Вид его можно было истолковать и так: вот, мол, сын-дурак привёз друга, а тот отбивает у него девушку. Но ничего подобного отец не говорил. Раньше – конечно же, сказал бы. Ещё бы и отругал. А теперь – молчал. Но – очевидно, для очистки совести – изображал неодобрение. "Моё мнение, моё отношение ко всему этому делу тебе известно. Но вмешиваться я не буду. Жизнь твоя – и решать тебе".

Матери было проще. Она и прежде не относилась серьёзно ко всем мужниным клятвам, обещаниям и прочей детдомовской романтике. А теперь вела себя так, словно и вовсе не слыхала никаких таких разговоров, никаких клятв. О Сашенькиной болезни ничего не говорилось. Это была данность, которая делала некоторые вещи совершенно невозможными.

Но именно циничная практичность матери, а ещё больше – тайное предательство отца заводили Сергея, подталкивали его к Сашеньке сильнее, чем безнадёжная влюблённость Надыра или эпистолярные ухаживания интеллектуала Дмитрия, нереального, как книжный герой. Сергею буквально так и представлялось: вот Дмитрий распахивает изнутри обложку и переступает нижнее поле страницы… вот спрыгивает с киноэкрана на пол со своей гитарой и зачитанным томом Экзюпери... Сергей знал о том, что Дмитрий приезжал к Сашеньке. То есть не совсем к Сашеньке – к каким-то дальним родственникам. Но каждый день бегал к ней в больницу (как раз тогда у неё случилось первое обострение). Его вспоминали с симпатией и благодарностью – все, кроме отца Сергея.

 

 

Сергей даже встретился с Дмитрием – правда, мельком, на Белорусском вокзале. Они не узнали друг друга. И Дмитрий прошёл было мимо его купе, а потом вернулся и отдал ему небольшую посылку. Судя по весу – книги. Отдельно он вручил Сергею пакет с лекарством, которое с большим трудом раздобыла его высокопоставленная тётка.

Сергею показалось: Дмитрий как-то слишком спокойно передал ему лекарство. Не заметно было ни гордости, ни радостного возбуждения. Достал – и достал. И сделал это походя, не выделяя данное событие среди прочих событий.

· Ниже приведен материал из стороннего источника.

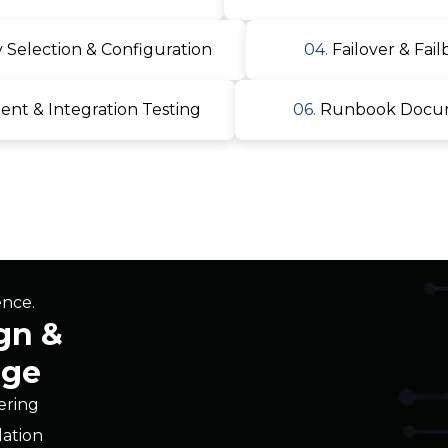
t & Integration Testing
06.
Runbook Docume
ence.
gn &
age
iering
dation
itecture
nfiguration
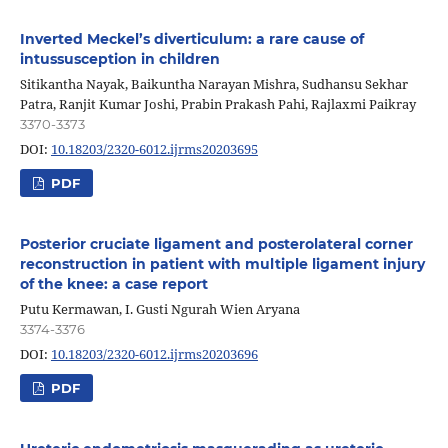
Inverted Meckel’s diverticulum: a rare cause of
intussusception in children
Sitikantha Nayak, Baikuntha Narayan Mishra, Sudhansu Sekhar
Patra, Ranjit Kumar Joshi, Prabin Prakash Pahi, Rajlaxmi Paikray
3370-3373
DOI:
10.18203/2320-6012.ijrms20203695
PDF
Posterior cruciate ligament and posterolateral corner
reconstruction in patient with multiple ligament injury
of the knee: a case report
Putu Kermawan, I. Gusti Ngurah Wien Aryana
3374-3376
DOI:
10.18203/2320-6012.ijrms20203696
PDF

До отхода поезда они немного поговорили, Дмитрий рассказал, как отец Сергея в доме Гройсманов оттащил его на кухню и там сделал выговор. "Ты если хочешь жениться – женись. А голову такой девочке морочить – нельзя. Запомни. А то со мной будешь иметь дело!"

Дмитрий смеялся. Похоже, он уже не раз повторял эту историю. Так рассказывают удачный анекдот.

Ночью Сергею не спалось. И он всё думал, думал… Искал – и не находил в рассказе Дмитрия ничего смешного.

 

14

 

То, что произошло, – произошло. Промелькнуло и забылось – как забывались мелкие эпизоды раздольной и свободной жизни в общежитии. Все эти шутки, розыгрыши, верёвки под простынями, поливания из чайника, грузинский юмор, армянский юмор, украинские песни, молдавское вино, скоропалительные романы, гриппозная сумятица новогодней ночи, шампанское, термометр, чья-то рука на лбу, чьи-то губы. Утром он не мог вспомнить, кто это был. Не то Жанна, не то Маша… Оказалось – Надя с третьего курса. Он догадался по её поведению – кстати, вовсе не навязчивому.

Уже в поезде Сергей почти забыл о Наде. Если бы кто-то спросил, он не смог бы ответить, какого цвета у неё глаза и волосы. Помнил, что спина вроде бы длинновата. И лицо немного… пригородно-простое. Лучше запомнились бархатные брюки и ожерелье из бельевых веревок. Это, пожалуй, было в ней самое интересное – верёвки.